ABOUT THIS EXERCISE: In the copy of these records, include no pictures and change nothing else.

SOURCE RECORDS:
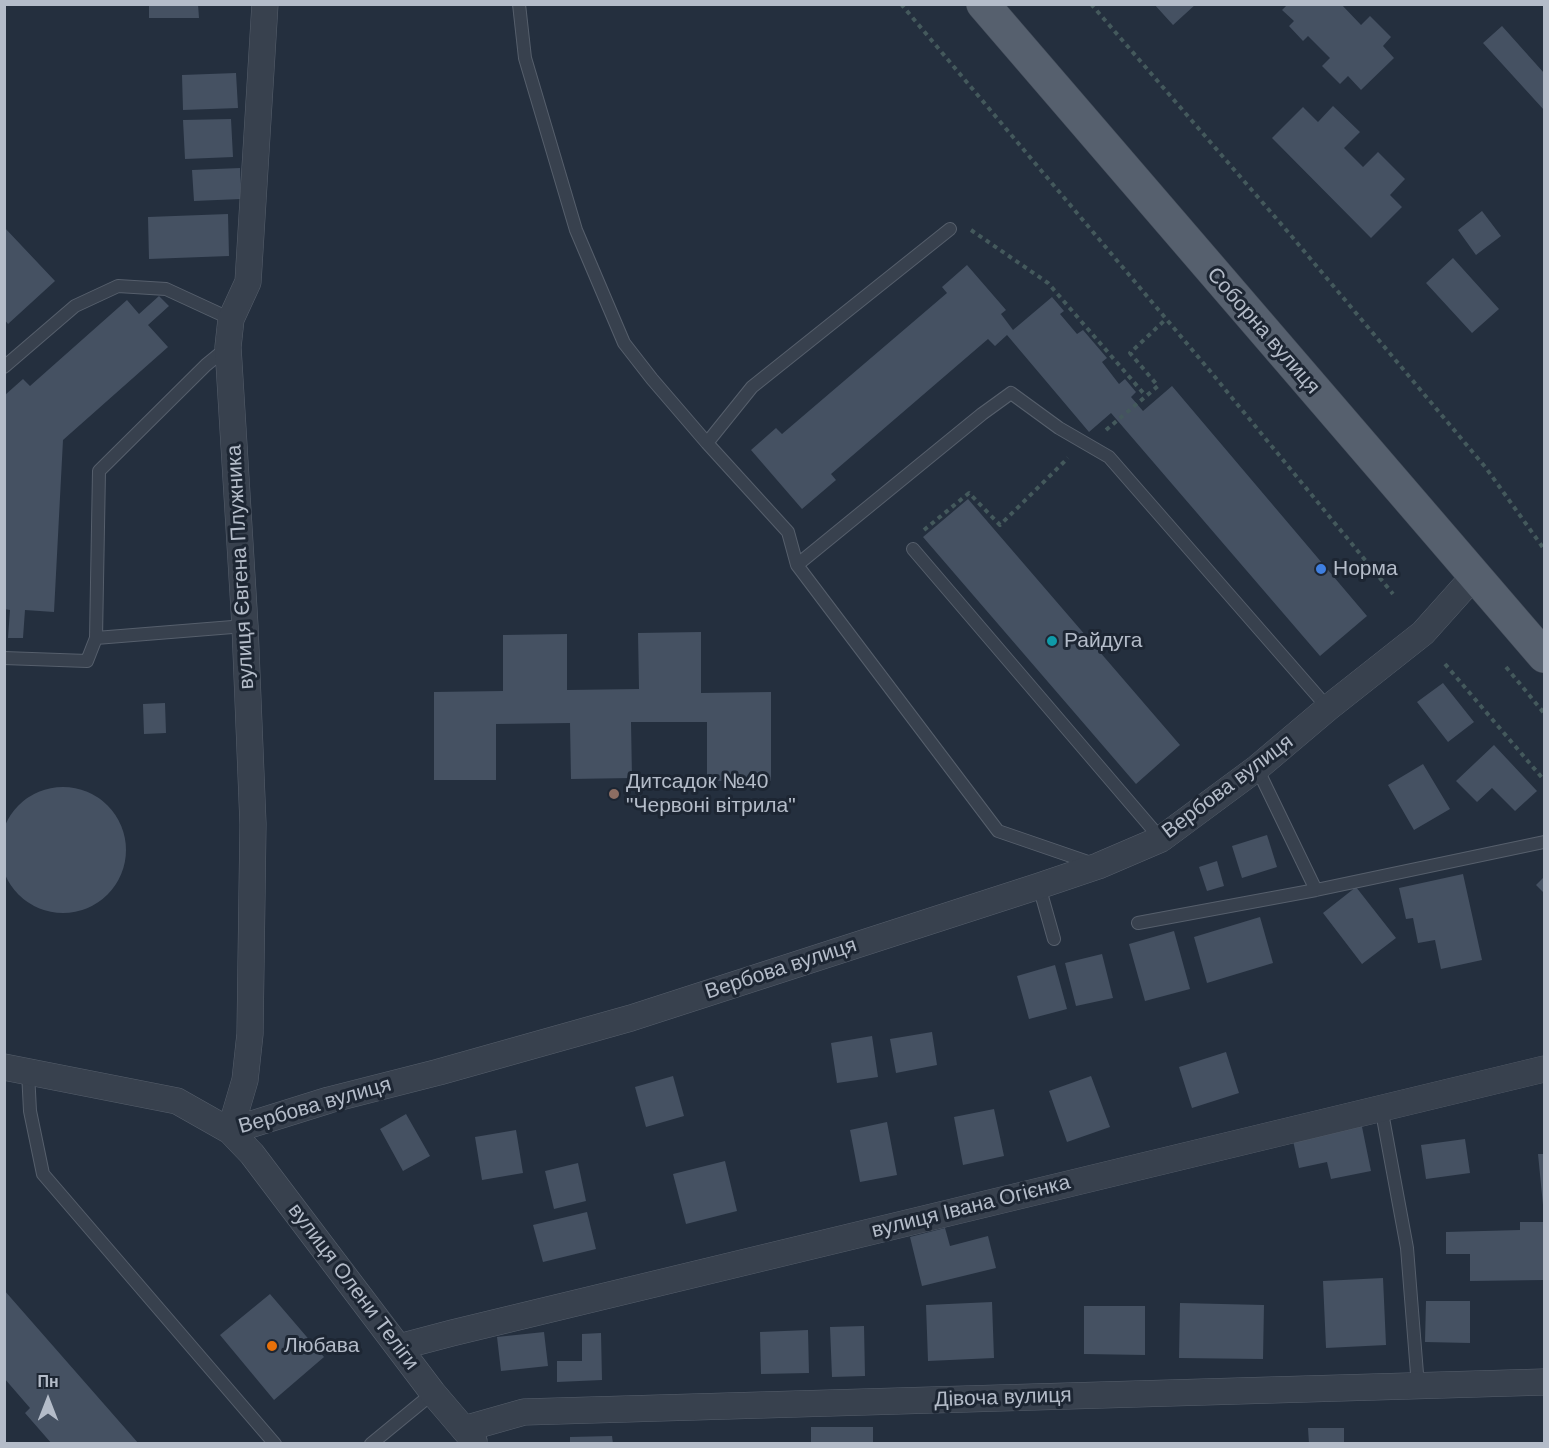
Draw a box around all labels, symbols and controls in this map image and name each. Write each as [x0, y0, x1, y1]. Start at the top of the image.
street label: Соборна вулиця [1201, 263, 1325, 399]
street label: вулиця Євгена Плужника [222, 444, 260, 690]
place label: Норма [1333, 556, 1398, 582]
marker: Норма [1314, 562, 1328, 576]
place label: Райдуга [1064, 628, 1142, 654]
marker: Райдуга [1045, 634, 1059, 648]
street label: Вербова вулиця [1157, 730, 1299, 844]
place label: Дитсадок №40 "Червоні вітрила" [626, 769, 796, 819]
marker: Дитсадок №40 "Червоні вітрила" [607, 787, 621, 801]
street label: Вербова вулиця [702, 933, 860, 1005]
street label: Вербова вулиця [236, 1072, 394, 1140]
street label: вулиця Івана Огієнка [869, 1170, 1073, 1244]
street label: вулиця Олени Теліги [282, 1199, 424, 1375]
place label: Любава [284, 1333, 359, 1359]
marker: Любава [265, 1339, 279, 1353]
north arrow [18, 1370, 78, 1430]
text: Пн [37, 1373, 59, 1390]
street label: Дівоча вулиця [934, 1383, 1072, 1413]

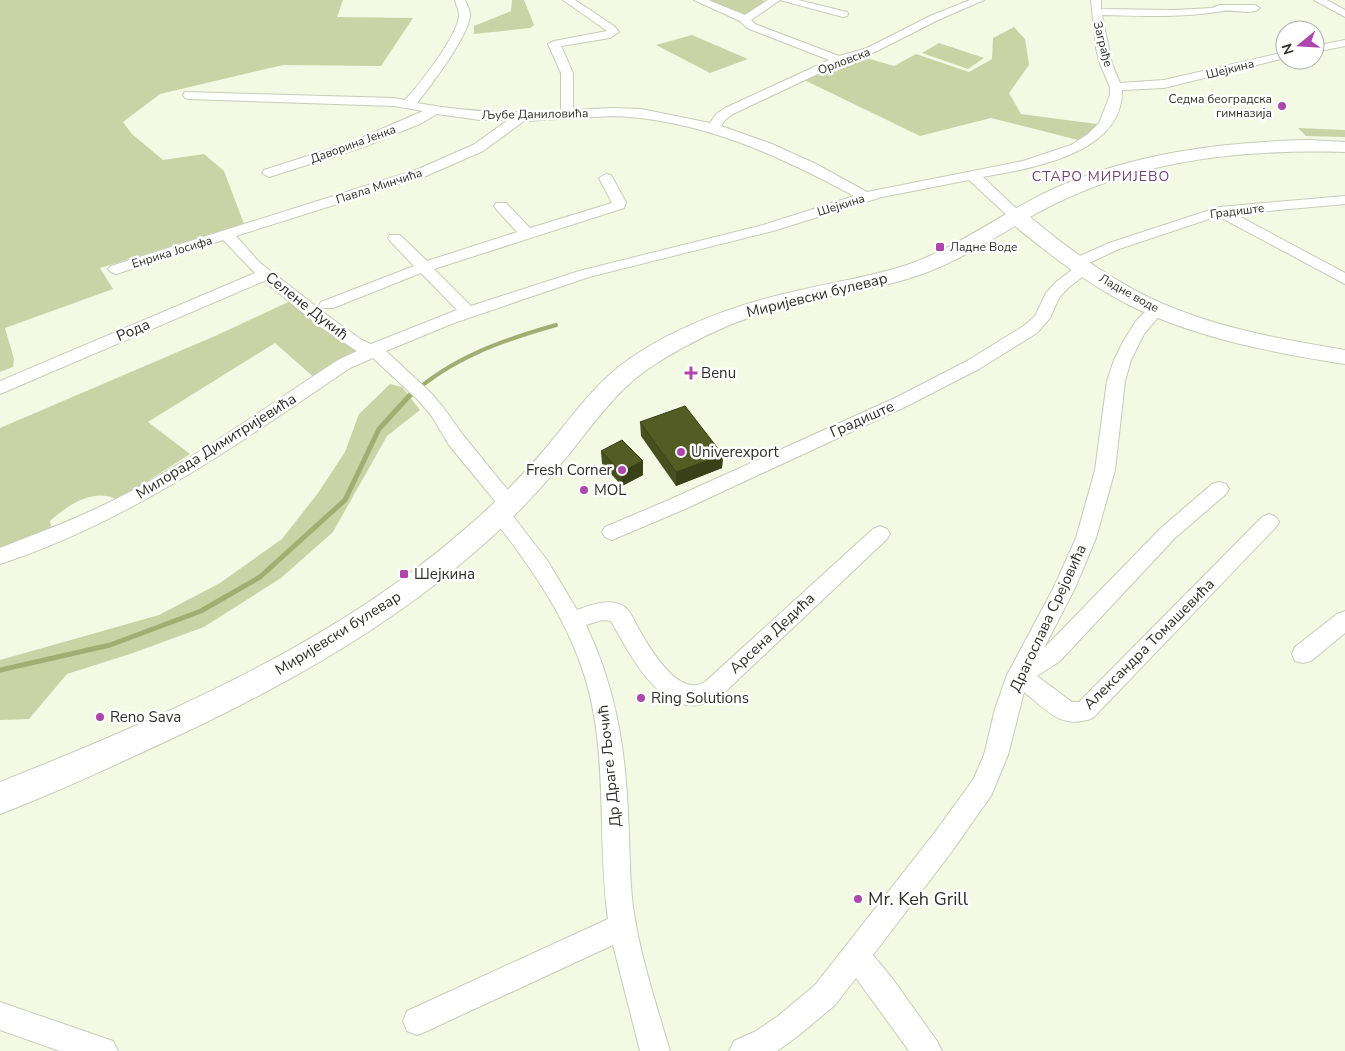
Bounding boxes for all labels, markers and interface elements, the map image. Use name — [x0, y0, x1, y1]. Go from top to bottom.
street label: Заграђе — [1090, 20, 1116, 68]
north arrow — [1275, 20, 1325, 70]
text: N — [1277, 41, 1299, 57]
street label: Орловска — [816, 44, 872, 78]
street label: Шејкина — [1204, 55, 1256, 83]
place label: Седма београдска гимназија — [1169, 91, 1272, 121]
marker: Седма београдска гимназија — [1276, 100, 1288, 112]
street label: Љубе Даниловића — [482, 105, 588, 123]
street label: Даворина Јенка — [308, 121, 398, 167]
street label: Павла Минчића — [334, 165, 424, 207]
district label: СТАРО МИРИЈЕВО — [1032, 167, 1170, 186]
street label: Шејкина — [815, 190, 867, 220]
street label: Градиште — [1209, 200, 1265, 222]
street label: Енрика Јосифа — [130, 232, 214, 272]
place label: Ладне Воде — [950, 239, 1018, 255]
marker: Ладне Воде — [934, 241, 946, 253]
street label: Селене Дукић — [261, 267, 353, 345]
street label: Миријевски булевар — [744, 268, 890, 322]
street label: Ладне воде — [1096, 270, 1162, 316]
street label: Рода — [113, 314, 153, 346]
place label: Benu — [701, 363, 736, 383]
marker: Benu — [685, 367, 697, 379]
street label: Милорада Димитријевића — [132, 388, 300, 504]
street label: Градиште — [827, 396, 897, 442]
place label: Univerexport — [691, 442, 779, 462]
marker: Univerexport — [675, 446, 687, 458]
place label: Fresh Corner — [526, 460, 613, 480]
marker: Fresh Corner — [616, 464, 628, 476]
place label: MOL — [594, 480, 626, 500]
marker: MOL — [578, 484, 590, 496]
street label: Драгослава Срејовића — [1005, 541, 1091, 695]
place label: Шејкина — [414, 564, 475, 584]
marker: Шејкина — [398, 568, 410, 580]
street label: Александра Томашевића — [1079, 574, 1219, 714]
street label: Миријевски булевар — [271, 586, 405, 680]
street label: Арсена Дедића — [725, 588, 819, 678]
place label: Ring Solutions — [651, 688, 749, 708]
marker: Ring Solutions — [635, 692, 647, 704]
street label: Др Драге Љочић — [593, 704, 625, 828]
place label: Reno Sava — [110, 707, 181, 727]
marker: Reno Sava — [94, 711, 106, 723]
place label: Mr. Keh Grill — [868, 887, 969, 911]
marker: Mr. Keh Grill — [852, 893, 864, 905]

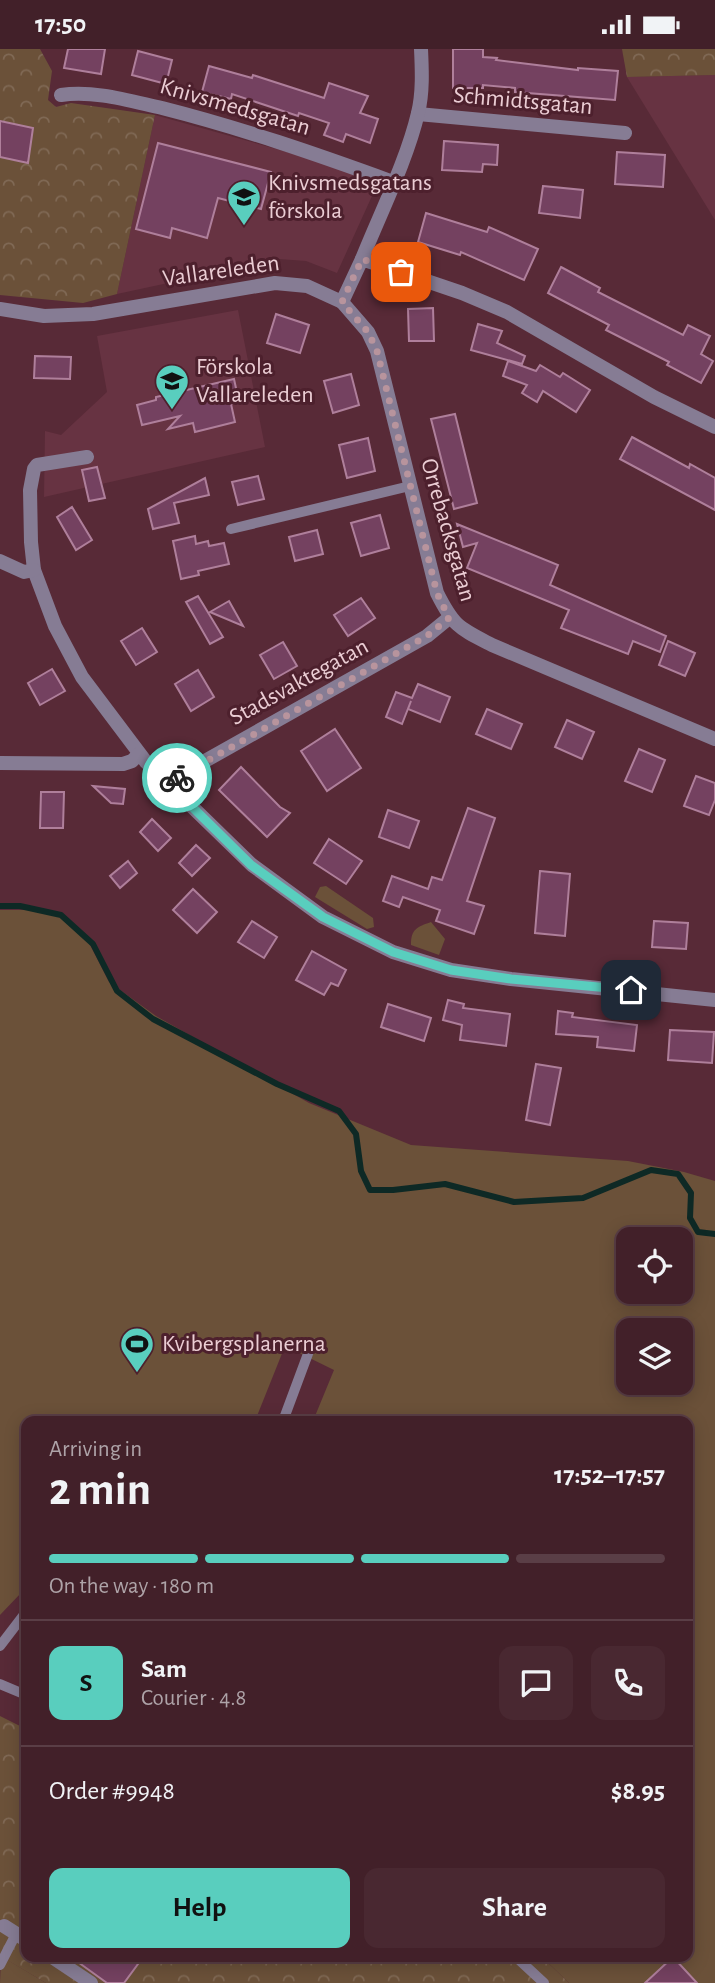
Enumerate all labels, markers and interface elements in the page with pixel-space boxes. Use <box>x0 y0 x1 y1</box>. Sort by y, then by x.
text: 17:50 <box>35 11 86 37</box>
street label: Knivsmedsgatan <box>157 74 313 140</box>
street label: Schmidtsgatan <box>452 83 594 119</box>
place label: Knivsmedsgatans förskola <box>268 171 432 223</box>
school or university icon: Knivsmedsgatans förskola <box>225 178 263 227</box>
pin <box>371 242 431 302</box>
street label: Vallareleden <box>161 251 281 291</box>
icon: bag <box>382 253 420 291</box>
place label: Förskola Vallareleden <box>196 355 314 407</box>
school or university icon: Förskola Vallareleden <box>153 362 191 411</box>
street label: Orrebacksgatan <box>416 456 480 604</box>
street label: Stadsvaktegatan <box>226 634 372 730</box>
courier <box>142 743 212 813</box>
icon: bike <box>158 759 196 797</box>
pin <box>601 960 661 1020</box>
icon: home <box>612 971 650 1009</box>
map controls <box>616 1227 693 1395</box>
button: locate <box>616 1227 693 1304</box>
button: layers <box>616 1318 693 1395</box>
sports icon: Kvibergsplanerna <box>118 1325 156 1374</box>
place label: Kvibergsplanerna <box>162 1332 326 1356</box>
text: Arriving in <box>49 1438 142 1461</box>
text: 17:52–17:57 <box>554 1462 665 1488</box>
text: 2 min <box>49 1467 151 1513</box>
text: On the way · 180 m <box>49 1575 214 1598</box>
button: chat <box>499 1646 573 1720</box>
button: phone <box>591 1646 665 1720</box>
text: Sam <box>141 1656 187 1682</box>
text: S <box>80 1670 92 1696</box>
text: Courier · 4.8 <box>141 1687 246 1710</box>
text: Order #9948 <box>49 1778 175 1804</box>
text: $8.95 <box>611 1778 665 1804</box>
button: Help <box>49 1868 350 1948</box>
button: Share <box>364 1868 665 1948</box>

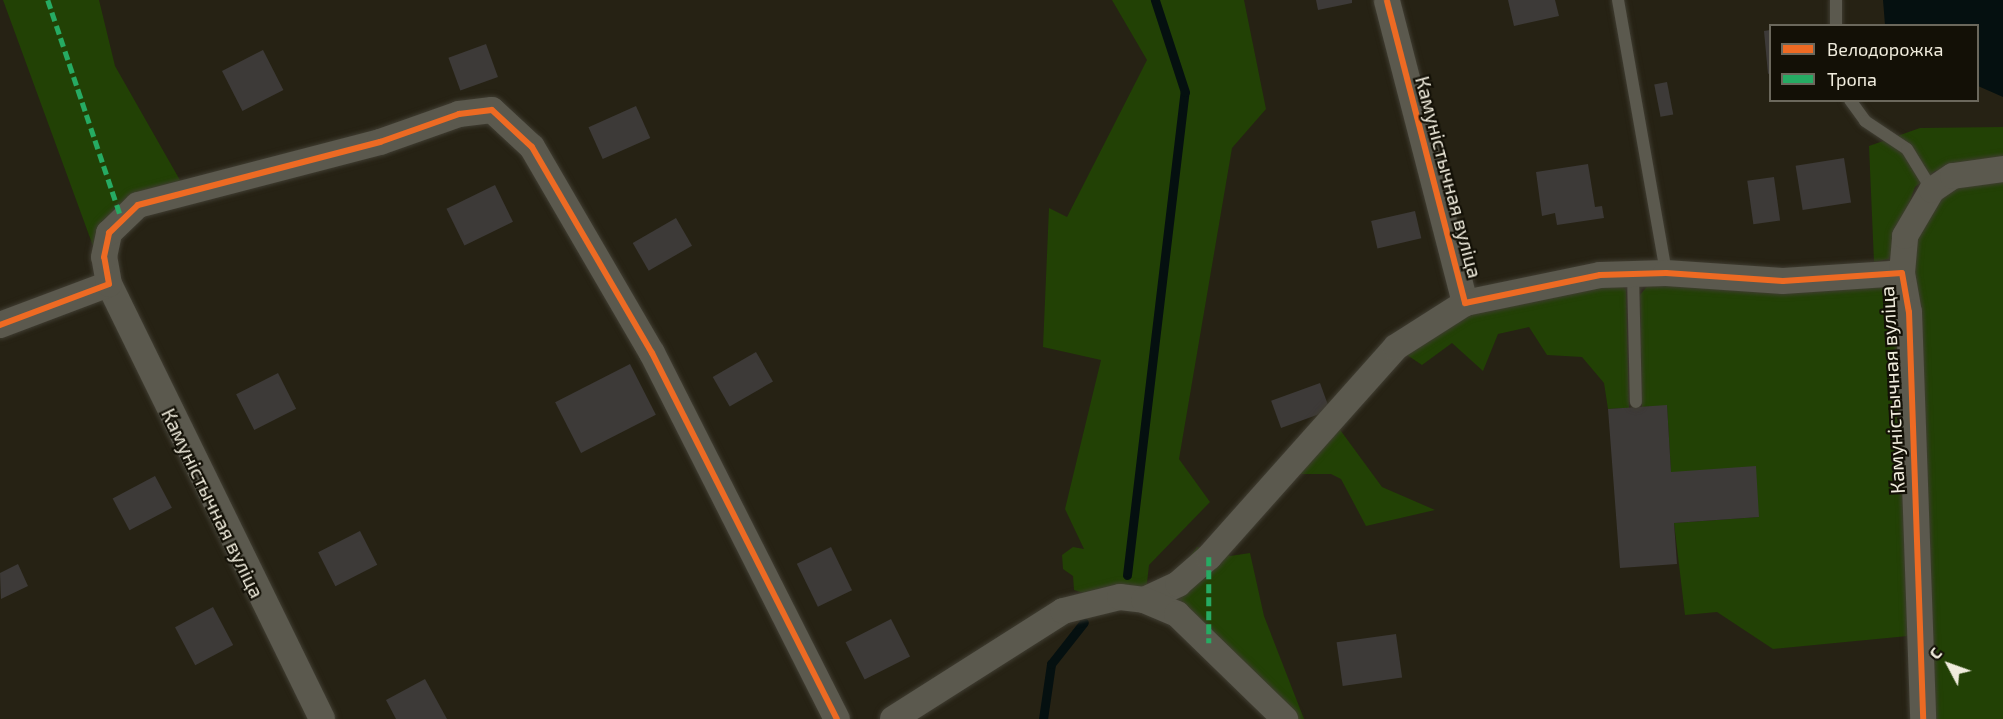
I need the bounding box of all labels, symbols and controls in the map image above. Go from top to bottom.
legend [1769,24,1979,102]
text: Велодорожка [1827,38,1943,60]
text: Тропа [1827,68,1877,90]
street label: Камуністычная вуліца [1410,73,1488,281]
street label: Камуністычная вуліца [1875,285,1909,495]
street label: Камуністычная вуліца [157,404,269,602]
north arrow [1919,635,1979,695]
text: С [1925,643,1945,663]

TASK ANSWER:
Draw a box around all labels, symbols and controls in this map image and name each. Write each as [x0, y0, x1, y1]. Start at the top of the image.
street label: Соборна вулиця [1201, 263, 1325, 399]
street label: вулиця Євгена Плужника [222, 444, 260, 690]
place label: Норма [1333, 556, 1398, 582]
marker: Норма [1314, 562, 1328, 576]
place label: Райдуга [1064, 628, 1142, 654]
marker: Райдуга [1045, 634, 1059, 648]
street label: Вербова вулиця [1157, 730, 1299, 844]
place label: Дитсадок №40 "Червоні вітрила" [626, 769, 796, 819]
marker: Дитсадок №40 "Червоні вітрила" [607, 787, 621, 801]
street label: Вербова вулиця [702, 933, 860, 1005]
street label: Вербова вулиця [236, 1072, 394, 1140]
street label: вулиця Івана Огієнка [869, 1170, 1073, 1244]
street label: вулиця Олени Теліги [282, 1199, 424, 1375]
place label: Любава [284, 1333, 359, 1359]
marker: Любава [265, 1339, 279, 1353]
north arrow [18, 1370, 78, 1430]
text: Пн [37, 1373, 59, 1390]
street label: Дівоча вулиця [934, 1383, 1072, 1413]

Bounding boxes for all labels, markers and interface elements, the map image. Use name — [x0, y0, x1, y1]. Go from top to bottom.
street label: Заграђе — [1090, 20, 1116, 68]
north arrow — [1275, 20, 1325, 70]
text: N — [1277, 41, 1299, 57]
street label: Орловска — [816, 44, 872, 78]
street label: Шејкина — [1204, 55, 1256, 83]
place label: Седма београдска гимназија — [1169, 91, 1272, 121]
marker: Седма београдска гимназија — [1276, 100, 1288, 112]
street label: Љубе Даниловића — [482, 105, 588, 123]
street label: Даворина Јенка — [308, 121, 398, 167]
street label: Павла Минчића — [334, 165, 424, 207]
district label: СТАРО МИРИЈЕВО — [1032, 167, 1170, 186]
street label: Шејкина — [815, 190, 867, 220]
street label: Градиште — [1209, 200, 1265, 222]
street label: Енрика Јосифа — [130, 232, 214, 272]
place label: Ладне Воде — [950, 239, 1018, 255]
marker: Ладне Воде — [934, 241, 946, 253]
street label: Селене Дукић — [261, 267, 353, 345]
street label: Миријевски булевар — [744, 268, 890, 322]
street label: Ладне воде — [1096, 270, 1162, 316]
street label: Рода — [113, 314, 153, 346]
place label: Benu — [701, 363, 736, 383]
marker: Benu — [685, 367, 697, 379]
street label: Милорада Димитријевића — [132, 388, 300, 504]
street label: Градиште — [827, 396, 897, 442]
place label: Univerexport — [691, 442, 779, 462]
marker: Univerexport — [675, 446, 687, 458]
place label: Fresh Corner — [526, 460, 613, 480]
marker: Fresh Corner — [616, 464, 628, 476]
place label: MOL — [594, 480, 626, 500]
marker: MOL — [578, 484, 590, 496]
street label: Драгослава Срејовића — [1005, 541, 1091, 695]
place label: Шејкина — [414, 564, 475, 584]
marker: Шејкина — [398, 568, 410, 580]
street label: Александра Томашевића — [1079, 574, 1219, 714]
street label: Миријевски булевар — [271, 586, 405, 680]
street label: Арсена Дедића — [725, 588, 819, 678]
place label: Ring Solutions — [651, 688, 749, 708]
marker: Ring Solutions — [635, 692, 647, 704]
street label: Др Драге Љочић — [593, 704, 625, 828]
place label: Reno Sava — [110, 707, 181, 727]
marker: Reno Sava — [94, 711, 106, 723]
place label: Mr. Keh Grill — [868, 887, 969, 911]
marker: Mr. Keh Grill — [852, 893, 864, 905]

Enumerate all labels, markers and interface elements in the page with pixel-space boxes. Use <box>x0 y0 x1 y1</box>. Sort by y, then by x.
text: 17:50 <box>35 11 86 37</box>
street label: Knivsmedsgatan <box>157 74 313 140</box>
street label: Schmidtsgatan <box>452 83 594 119</box>
place label: Knivsmedsgatans förskola <box>268 171 432 223</box>
school or university icon: Knivsmedsgatans förskola <box>225 178 263 227</box>
pin <box>371 242 431 302</box>
street label: Vallareleden <box>161 251 281 291</box>
icon: bag <box>382 253 420 291</box>
place label: Förskola Vallareleden <box>196 355 314 407</box>
school or university icon: Förskola Vallareleden <box>153 362 191 411</box>
street label: Orrebacksgatan <box>416 456 480 604</box>
street label: Stadsvaktegatan <box>226 634 372 730</box>
courier <box>142 743 212 813</box>
icon: bike <box>158 759 196 797</box>
pin <box>601 960 661 1020</box>
icon: home <box>612 971 650 1009</box>
map controls <box>616 1227 693 1395</box>
button: locate <box>616 1227 693 1304</box>
button: layers <box>616 1318 693 1395</box>
sports icon: Kvibergsplanerna <box>118 1325 156 1374</box>
place label: Kvibergsplanerna <box>162 1332 326 1356</box>
text: Arriving in <box>49 1438 142 1461</box>
text: 17:52–17:57 <box>554 1462 665 1488</box>
text: 2 min <box>49 1467 151 1513</box>
text: On the way · 180 m <box>49 1575 214 1598</box>
button: chat <box>499 1646 573 1720</box>
button: phone <box>591 1646 665 1720</box>
text: Sam <box>141 1656 187 1682</box>
text: S <box>80 1670 92 1696</box>
text: Courier · 4.8 <box>141 1687 246 1710</box>
text: Order #9948 <box>49 1778 175 1804</box>
text: $8.95 <box>611 1778 665 1804</box>
button: Help <box>49 1868 350 1948</box>
button: Share <box>364 1868 665 1948</box>

I need the bounding box of all labels, symbols and controls in the map image above. Go from top to bottom.
legend [1769,24,1979,102]
text: Велодорожка [1827,38,1943,60]
text: Тропа [1827,68,1877,90]
street label: Камуністычная вуліца [1410,73,1488,281]
street label: Камуністычная вуліца [1875,285,1909,495]
street label: Камуністычная вуліца [157,404,269,602]
north arrow [1919,635,1979,695]
text: С [1925,643,1945,663]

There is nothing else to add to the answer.